Start of EXTRACT TO READ

# Karush–Kuhn–Tucker conditions

In mathematical optimization, the Karush–Kuhn–Tucker (KKT) conditions, also known as the Kuhn–Tucker conditions, are first derivative tests (sometimes called first-order) necessary conditions for a solution in nonlinear programming to be optimal, provided that some regularity conditions are satisfied.

Allowing inequality constraints, the KKT approach to nonlinear programming generalizes the method of Lagrange multipliers, which allows only equality constraints. Similar to the Lagrange approach, the constrained maximization (minimization) problem is rewritten as a Lagrange function whose optimal point is a saddle point, i.e. a global maximum (minimum) over the domain of the choice variables and a global minimum (maximum) over the multipliers, which is why the Karush–Kuhn–Tucker theorem is sometimes referred to as the saddle-point theorem.[1]

The KKT conditions were originally named after Harold W. Kuhn and Albert W. Tucker, who first published the conditions in 1951.[2] Later scholars discovered that the necessary conditions for this problem had been stated by William Karush in his master's thesis in 1939.[3][4]

## Nonlinear optimization problem

Consider the following nonlinear minimization or maximization problem:

Optimize ${\displaystyle f(\mathbf {x} )}$
subject to
${\displaystyle g_{i}(\mathbf {x} )\leq 0,}$
${\displaystyle h_{i}(\mathbf {x} )=0.}$

where ${\displaystyle \mathbf {x} \in \mathbf {X} }$ is the optimization variable chosen from a convex subset of ${\displaystyle \mathbb {R} ^{n}}$, ${\displaystyle f}$ is the objective or utility function, ${\displaystyle g_{i}\ (i=1,\ldots ,m)}$ are the inequality constraint functions and ${\displaystyle h_{i}\ (i=1,\ldots ,\ell )}$ are the equality constraint functions. The numbers of inequalities and equalities are denoted by ${\displaystyle m}$ and ${\displaystyle \ell }$ respectively. Corresponding to the constraint optimization problem one can form the Lagrangian function

${\displaystyle L(\mathbf {x} ,\mathbf {\mu } ,\mathbf {\lambda } )=f(\mathbf {x} )+\mathbf {\mu } ^{\top }\mathbf {g} (\mathbf {x} )+\mathbf {\lambda } ^{\top }\mathbf {h} (\mathbf {x} )}$

where ${\displaystyle \mathbf {g} (\mathbf {x} )=\left(g_{1}(\mathbf {x} ),\ldots ,g_{m}(\mathbf {x} )\right)^{\top }}$, ${\displaystyle \mathbf {h} (\mathbf {x} )=\left(h_{1}(\mathbf {x} ),\ldots ,h_{\ell }(\mathbf {x} )\right)^{\top }}$. The Karush–Kuhn–Tucker theorem then states the following.

End of EXTRACT TO READ

▶ USING THE INFORMATION:
1 > According to the KKT conditions article, in what year did William Karush state the necessary conditions in his master's thesis?
2 > Do these statements agree with the KKT conditions article? Answer yes or no for each, and quote the article's deciding words. (a) The KKT approach allows only equality constraints. (b) Kuhn and Tucker first published the conditions in 1951. (c) The Karush–Kuhn–Tucker theorem is sometimes called the saddle-point theorem.
3 > Carry on the KKT conditions article, starting after its final sentence.
The material after the KKT conditions article is not needed.

Start of SUPPLIED MATERIAL

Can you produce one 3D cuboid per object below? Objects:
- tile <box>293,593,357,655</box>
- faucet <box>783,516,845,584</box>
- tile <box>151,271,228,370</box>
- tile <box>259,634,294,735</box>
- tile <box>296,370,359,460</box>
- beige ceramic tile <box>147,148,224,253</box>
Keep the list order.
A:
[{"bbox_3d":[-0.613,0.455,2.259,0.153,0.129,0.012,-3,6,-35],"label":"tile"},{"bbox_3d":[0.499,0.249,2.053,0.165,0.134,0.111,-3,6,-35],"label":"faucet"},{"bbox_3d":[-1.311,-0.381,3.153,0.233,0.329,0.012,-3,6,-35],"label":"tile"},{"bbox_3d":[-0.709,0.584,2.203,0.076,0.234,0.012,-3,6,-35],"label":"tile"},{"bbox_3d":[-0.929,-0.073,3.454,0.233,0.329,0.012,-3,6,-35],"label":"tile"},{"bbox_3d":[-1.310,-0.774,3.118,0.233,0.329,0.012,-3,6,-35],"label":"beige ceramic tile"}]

End of SUPPLIED MATERIAL
Start of SUPPLIED MATERIAL

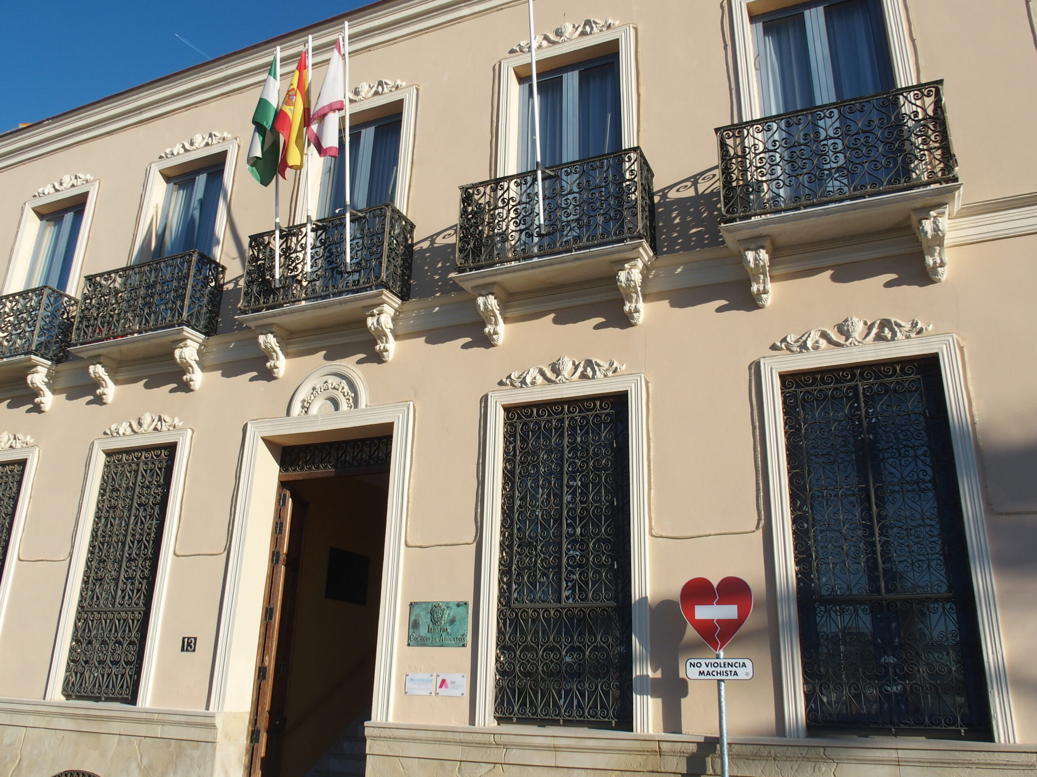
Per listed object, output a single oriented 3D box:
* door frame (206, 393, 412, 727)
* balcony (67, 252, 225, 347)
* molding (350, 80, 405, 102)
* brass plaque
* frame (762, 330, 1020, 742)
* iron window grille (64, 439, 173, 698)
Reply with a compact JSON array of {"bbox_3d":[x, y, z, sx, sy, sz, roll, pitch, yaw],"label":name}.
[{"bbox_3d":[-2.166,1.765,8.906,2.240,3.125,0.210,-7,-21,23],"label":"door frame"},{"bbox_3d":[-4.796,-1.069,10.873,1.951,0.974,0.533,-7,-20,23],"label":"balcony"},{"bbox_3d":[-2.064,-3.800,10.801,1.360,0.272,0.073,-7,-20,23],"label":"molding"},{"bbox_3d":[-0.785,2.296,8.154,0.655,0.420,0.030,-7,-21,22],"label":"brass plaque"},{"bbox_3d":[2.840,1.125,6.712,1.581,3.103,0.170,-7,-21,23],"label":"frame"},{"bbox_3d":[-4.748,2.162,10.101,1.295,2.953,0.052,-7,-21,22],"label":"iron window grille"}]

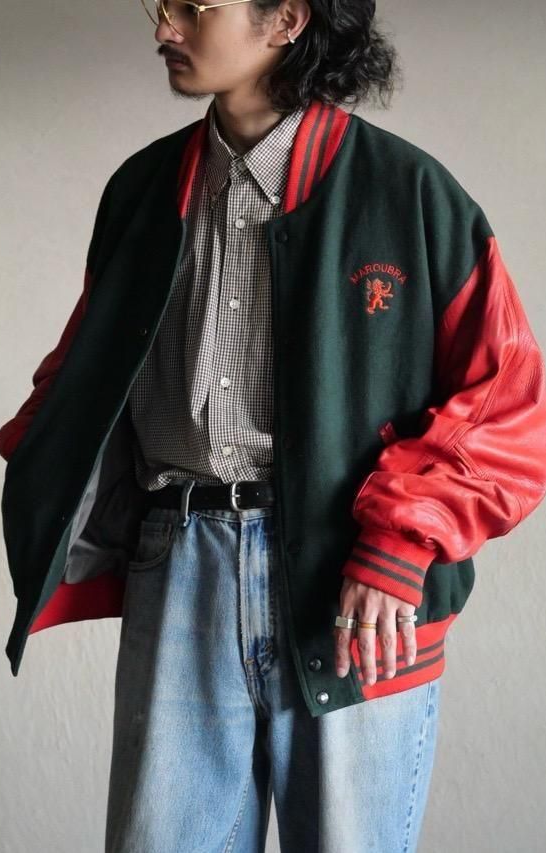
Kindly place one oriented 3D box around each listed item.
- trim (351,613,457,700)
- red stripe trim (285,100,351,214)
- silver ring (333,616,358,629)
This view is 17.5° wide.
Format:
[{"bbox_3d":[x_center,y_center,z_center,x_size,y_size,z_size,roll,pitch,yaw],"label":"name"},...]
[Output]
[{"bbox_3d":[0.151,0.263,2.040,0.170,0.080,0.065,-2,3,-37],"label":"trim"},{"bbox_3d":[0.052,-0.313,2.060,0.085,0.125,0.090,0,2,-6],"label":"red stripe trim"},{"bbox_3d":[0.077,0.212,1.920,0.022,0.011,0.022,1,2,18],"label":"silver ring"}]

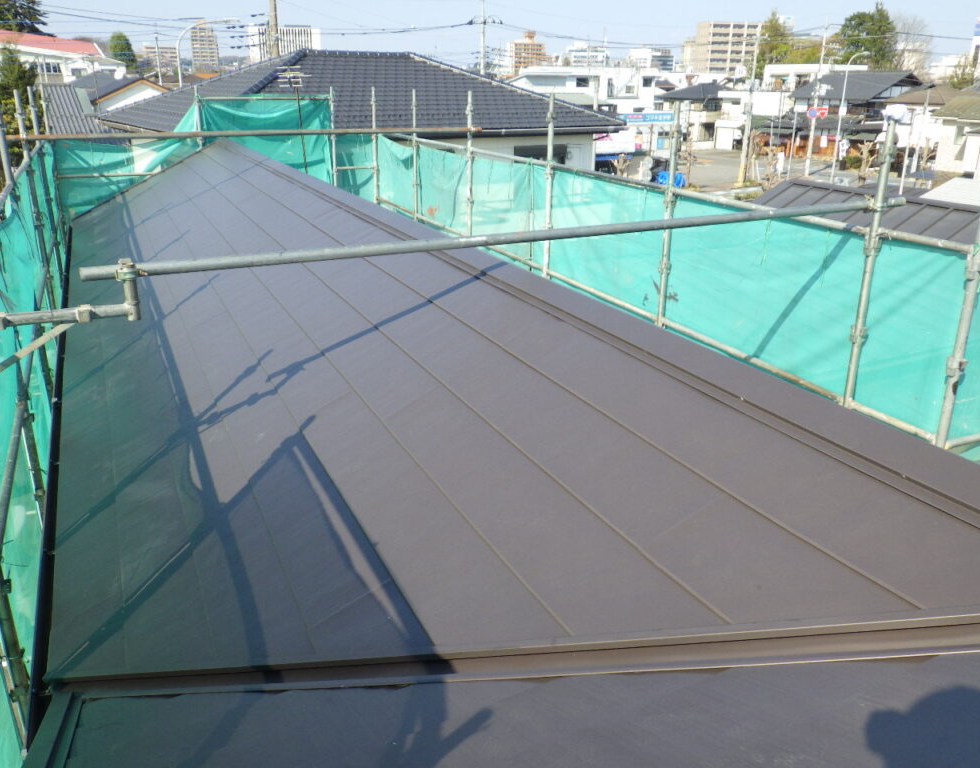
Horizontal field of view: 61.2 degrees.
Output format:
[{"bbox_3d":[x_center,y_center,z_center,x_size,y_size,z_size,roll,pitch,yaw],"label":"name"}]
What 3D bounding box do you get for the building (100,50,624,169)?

End of SUPPLIED MATERIAL

▶ RESULTS OF THE EXERCISE:
1 > 1939

2 >
(a) No: "Allowing inequality constraints, the KKT approach to nonlinear programming generalizes the method of Lagrange multipliers, which allows only equality constraints."
(b) Yes: "who first published the conditions in 1951"
(c) Yes: "sometimes referred to as the saddle-point theorem"

3 >
Theorem. If ${\displaystyle (\mathbf {x} ^{\ast },\mathbf {\mu } ^{\ast })}$ is a saddle point of ${\displaystyle L(\mathbf {x} ,\mathbf {\mu } )}$ in ${\displaystyle \mathbf {x} \in \mathbf {X} }$, ${\displaystyle \mathbf {\mu } \geq \mathbf {0} }$, then ${\displaystyle \mathbf {x} ^{\ast }}$ is an optimal vector for the above optimization problem. Suppose that ${\displaystyle f(\mathbf {x} )}$ and ${\displaystyle g_{i}(\mathbf {x} )}$, ${\displaystyle i=1,\ldots ,m}$, are concave in ${\displaystyle \mathbf {x} }$ and that there exists ${\displaystyle \mathbf {x} _{0}\in \mathbf {X} }$ such that ${\displaystyle \mathbf {g} (\mathbf {x} _{0})>0}$. Then with an optimal vector ${\displaystyle \mathbf {x} ^{\ast }}$ for the above optimization problem there is associated a non-negative vector ${\displaystyle \mathbf {\mu } ^{\ast }}$ such that ${\displaystyle L(\mathbf {x} ^{\ast },\mathbf {\mu } ^{\ast })}$ is a saddle point of ${\displaystyle L(\mathbf {x} ,\mathbf {\mu } )}$.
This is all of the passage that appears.